- [Work order]:
Transcribe the following records in full, exactly as shown.

------------------------

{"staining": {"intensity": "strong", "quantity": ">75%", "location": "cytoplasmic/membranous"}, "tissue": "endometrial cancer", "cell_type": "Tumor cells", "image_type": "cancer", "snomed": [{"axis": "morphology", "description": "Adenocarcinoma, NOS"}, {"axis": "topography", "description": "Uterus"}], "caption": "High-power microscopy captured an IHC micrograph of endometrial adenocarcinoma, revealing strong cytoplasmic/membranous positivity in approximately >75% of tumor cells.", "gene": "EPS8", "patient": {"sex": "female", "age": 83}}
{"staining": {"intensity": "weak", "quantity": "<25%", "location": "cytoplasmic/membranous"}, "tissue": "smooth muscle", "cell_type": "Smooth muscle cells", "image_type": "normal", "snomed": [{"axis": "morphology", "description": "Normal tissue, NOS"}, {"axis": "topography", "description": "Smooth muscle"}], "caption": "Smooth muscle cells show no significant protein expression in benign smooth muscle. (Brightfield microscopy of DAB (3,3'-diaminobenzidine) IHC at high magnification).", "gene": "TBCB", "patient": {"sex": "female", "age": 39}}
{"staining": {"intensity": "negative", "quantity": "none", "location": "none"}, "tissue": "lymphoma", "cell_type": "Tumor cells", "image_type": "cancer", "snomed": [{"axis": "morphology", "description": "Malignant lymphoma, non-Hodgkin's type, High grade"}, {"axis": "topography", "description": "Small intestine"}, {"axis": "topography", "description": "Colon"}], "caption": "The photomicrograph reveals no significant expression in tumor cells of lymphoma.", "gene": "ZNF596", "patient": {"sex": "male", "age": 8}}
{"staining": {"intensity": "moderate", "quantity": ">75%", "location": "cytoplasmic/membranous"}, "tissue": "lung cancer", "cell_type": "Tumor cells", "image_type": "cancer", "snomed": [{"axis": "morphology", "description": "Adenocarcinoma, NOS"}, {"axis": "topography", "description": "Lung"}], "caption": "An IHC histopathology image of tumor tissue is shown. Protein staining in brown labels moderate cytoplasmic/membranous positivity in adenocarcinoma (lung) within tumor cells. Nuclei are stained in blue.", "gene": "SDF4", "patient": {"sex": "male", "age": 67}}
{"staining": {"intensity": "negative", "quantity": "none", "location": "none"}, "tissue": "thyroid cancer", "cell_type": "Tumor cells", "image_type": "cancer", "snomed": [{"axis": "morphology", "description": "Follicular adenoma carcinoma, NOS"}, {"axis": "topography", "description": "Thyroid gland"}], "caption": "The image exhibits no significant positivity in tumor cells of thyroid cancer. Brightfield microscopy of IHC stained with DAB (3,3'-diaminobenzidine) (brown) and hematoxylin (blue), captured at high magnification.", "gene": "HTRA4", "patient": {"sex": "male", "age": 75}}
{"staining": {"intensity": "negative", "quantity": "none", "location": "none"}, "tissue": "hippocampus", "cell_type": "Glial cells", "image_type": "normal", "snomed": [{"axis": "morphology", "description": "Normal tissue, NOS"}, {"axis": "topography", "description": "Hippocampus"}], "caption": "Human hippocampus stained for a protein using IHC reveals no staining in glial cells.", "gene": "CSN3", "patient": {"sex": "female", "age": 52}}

------------------------

- [Answer section]:
{"staining": {"intensity": "strong", "quantity": ">75%", "location": "cytoplasmic/membranous"}, "tissue": "endometrial cancer", "cell_type": "Tumor cells", "image_type": "cancer", "snomed": [{"axis": "morphology", "description": "Adenocarcinoma, NOS"}, {"axis": "topography", "description": "Uterus"}], "caption": "High-power microscopy captured an IHC micrograph of endometrial adenocarcinoma, revealing strong cytoplasmic/membranous positivity in approximately >75% of tumor cells.", "gene": "EPS8", "patient": {"sex": "female", "age": 83}}
{"staining": {"intensity": "weak", "quantity": "<25%", "location": "cytoplasmic/membranous"}, "tissue": "smooth muscle", "cell_type": "Smooth muscle cells", "image_type": "normal", "snomed": [{"axis": "morphology", "description": "Normal tissue, NOS"}, {"axis": "topography", "description": "Smooth muscle"}], "caption": "Smooth muscle cells show no significant protein expression in benign smooth muscle. (Brightfield microscopy of DAB (3,3'-diaminobenzidine) IHC at high magnification).", "gene": "TBCB", "patient": {"sex": "female", "age": 39}}
{"staining": {"intensity": "negative", "quantity": "none", "location": "none"}, "tissue": "lymphoma", "cell_type": "Tumor cells", "image_type": "cancer", "snomed": [{"axis": "morphology", "description": "Malignant lymphoma, non-Hodgkin's type, High grade"}, {"axis": "topography", "description": "Small intestine"}, {"axis": "topography", "description": "Colon"}], "caption": "The photomicrograph reveals no significant expression in tumor cells of lymphoma.", "gene": "ZNF596", "patient": {"sex": "male", "age": 8}}
{"staining": {"intensity": "moderate", "quantity": ">75%", "location": "cytoplasmic/membranous"}, "tissue": "lung cancer", "cell_type": "Tumor cells", "image_type": "cancer", "snomed": [{"axis": "morphology", "description": "Adenocarcinoma, NOS"}, {"axis": "topography", "description": "Lung"}], "caption": "An IHC histopathology image of tumor tissue is shown. Protein staining in brown labels moderate cytoplasmic/membranous positivity in adenocarcinoma (lung) within tumor cells. Nuclei are stained in blue.", "gene": "SDF4", "patient": {"sex": "male", "age": 67}}
{"staining": {"intensity": "negative", "quantity": "none", "location": "none"}, "tissue": "thyroid cancer", "cell_type": "Tumor cells", "image_type": "cancer", "snomed": [{"axis": "morphology", "description": "Follicular adenoma carcinoma, NOS"}, {"axis": "topography", "description": "Thyroid gland"}], "caption": "The image exhibits no significant positivity in tumor cells of thyroid cancer. Brightfield microscopy of IHC stained with DAB (3,3'-diaminobenzidine) (brown) and hematoxylin (blue), captured at high magnification.", "gene": "HTRA4", "patient": {"sex": "male", "age": 75}}
{"staining": {"intensity": "negative", "quantity": "none", "location": "none"}, "tissue": "hippocampus", "cell_type": "Glial cells", "image_type": "normal", "snomed": [{"axis": "morphology", "description": "Normal tissue, NOS"}, {"axis": "topography", "description": "Hippocampus"}], "caption": "Human hippocampus stained for a protein using IHC reveals no staining in glial cells.", "gene": "CSN3", "patient": {"sex": "female", "age": 52}}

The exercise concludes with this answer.